═══ Records ═══

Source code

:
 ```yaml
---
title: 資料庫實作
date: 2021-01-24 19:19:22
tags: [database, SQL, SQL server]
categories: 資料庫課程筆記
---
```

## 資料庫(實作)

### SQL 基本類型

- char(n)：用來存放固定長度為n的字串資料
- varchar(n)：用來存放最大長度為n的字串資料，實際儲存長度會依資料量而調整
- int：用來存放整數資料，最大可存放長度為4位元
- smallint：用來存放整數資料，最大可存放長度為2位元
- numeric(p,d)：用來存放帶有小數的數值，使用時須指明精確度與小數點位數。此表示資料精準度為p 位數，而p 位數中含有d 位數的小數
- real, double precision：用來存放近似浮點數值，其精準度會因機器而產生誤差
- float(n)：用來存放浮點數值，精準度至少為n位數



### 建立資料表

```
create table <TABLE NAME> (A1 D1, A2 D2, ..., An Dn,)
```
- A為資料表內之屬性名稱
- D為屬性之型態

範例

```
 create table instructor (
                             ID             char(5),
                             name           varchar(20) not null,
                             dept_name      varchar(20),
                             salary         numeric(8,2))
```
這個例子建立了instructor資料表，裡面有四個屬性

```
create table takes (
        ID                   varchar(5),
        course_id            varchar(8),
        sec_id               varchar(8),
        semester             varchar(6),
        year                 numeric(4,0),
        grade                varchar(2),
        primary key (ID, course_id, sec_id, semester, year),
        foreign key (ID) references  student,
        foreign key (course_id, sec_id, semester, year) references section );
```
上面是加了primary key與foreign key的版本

═══

*What the task requires*. Repeat the whole listing, keeping every word exact.

*Exercise answer*.
Source code

:
 ```yaml
---
title: 資料庫實作
date: 2021-01-24 19:19:22
tags: [database, SQL, SQL server]
categories: 資料庫課程筆記
---
```

## 資料庫(實作)

### SQL 基本類型

- char(n)：用來存放固定長度為n的字串資料
- varchar(n)：用來存放最大長度為n的字串資料，實際儲存長度會依資料量而調整
- int：用來存放整數資料，最大可存放長度為4位元
- smallint：用來存放整數資料，最大可存放長度為2位元
- numeric(p,d)：用來存放帶有小數的數值，使用時須指明精確度與小數點位數。此表示資料精準度為p 位數，而p 位數中含有d 位數的小數
- real, double precision：用來存放近似浮點數值，其精準度會因機器而產生誤差
- float(n)：用來存放浮點數值，精準度至少為n位數



### 建立資料表

```
create table <TABLE NAME> (A1 D1, A2 D2, ..., An Dn,)
```
- A為資料表內之屬性名稱
- D為屬性之型態

範例

```
 create table instructor (
                             ID             char(5),
                             name           varchar(20) not null,
                             dept_name      varchar(20),
                             salary         numeric(8,2))
```
這個例子建立了instructor資料表，裡面有四個屬性

```
create table takes (
        ID                   varchar(5),
        course_id            varchar(8),
        sec_id               varchar(8),
        semester             varchar(6),
        year                 numeric(4,0),
        grade                varchar(2),
        primary key (ID, course_id, sec_id, semester, year),
        foreign key (ID) references  student,
        foreign key (course_id, sec_id, semester, year) references section );
```
上面是加了primary key與foreign key的版本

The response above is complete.